Bayesian Sequential Learning for Railway Cognitive Radio

  • Cheng Wang Soochow University
  • Yiming Wang Soochow University
  • Cheng Wu Soochow University
Keywords: railway, cognitive radio, MAC protocol, naive Bayesian method, spectrum management

Abstract

Applying cognitive radio in the railway communication systems is a cutting-edge research area. The rapid motion of the train makes the spectrum access of the railway wireless environment instable. To address the issue, first we formulate the spectrum management of railway cognitive radio as a distributed sequential decision problem. Then, based on the available environmental information, we propose a multi-cognitive-base-station cascade collaboration algorithm by using naive Bayesian learning and agent theory. Finally, our experiment results reveal that the model can improve the performance of spectrum access. This cognitive-base-station multi-agent system scheme comprehensively solves the problem of low efficiency in the dynamic access of the railway cognitive radio. The article is also a typical case of artificial intelligence applied in the field of the smart city.

Author Biographies

Cheng Wang, Soochow University

CHENG WANG was born in Xuzhou , Jiangsu
Privince, China in 1995.
He received the B.S. and M.S. degrees in communication engineering from the Soochow University in 2017.
His research interests include dynamic multiagent systems, intelligent human-computer interaction and Big Data technology and applications.

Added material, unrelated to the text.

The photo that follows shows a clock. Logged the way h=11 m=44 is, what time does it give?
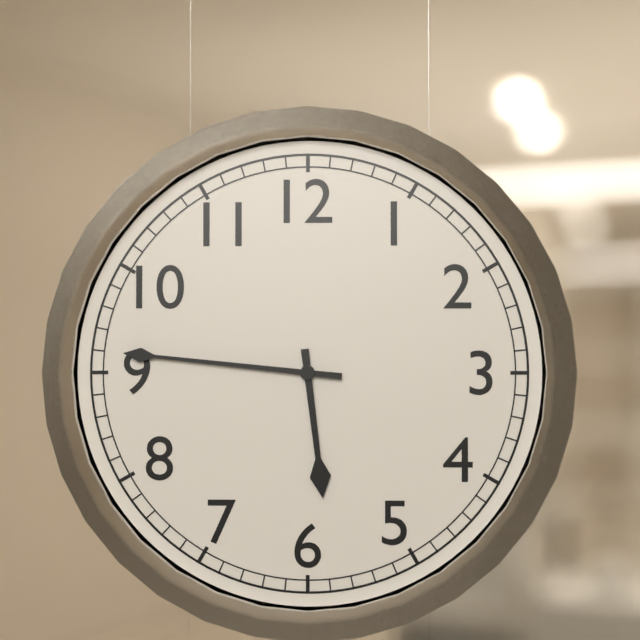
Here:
h=5 m=46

Yiming Wang, Soochow University

WANG YIMING received the M.Sc. degree in
computer engineering from Soochow University,
and the Ph.D. degree from Nanjing University of
Posts and Communications.
Currently, she is a Full Professor at the School
of Urban Rail Transportation, Soochow University, China. Her research interests include wireless communications, cognitive wireless sensor network, and intelligent transportation technology
and applications.
She authored or co-authored over 60 publications in Wireless Personal Communications, Chinese Journal of Electronics and IEEE GlobalSIP
Conference etc. She was also involved in several projects in which these techniques are being applied in the fields of communication, robotics and computer vision. She is also an active reviewer for Wireless Communications and Mobile Computing, and System and Signal Processing etc.

Cheng Wu, Soochow University
CHENG WU received the M.Sc. degree in computer engineering from Concordia University in Canada, in 2005, and the Ph.D. degree from Northeastern University, USA, in 2010.
Currently, he is an Associate Professor at the
School of Urban Rail Transportation, Soochow
University, China. His research interests include
neural and fuzzy systems, dynamic multi-agent
systems, intelligent human-computer interaction
and Big Data technology and applications.
He authored or co-authored over 20 publications in International Journal of Intelligent and Fuzzy System, International Conference on Autonomous
Agents and Multi-agent Systems etc. He was also involved in several projects in which these techniques are being applied in the fields of communication, robotics and computer vision.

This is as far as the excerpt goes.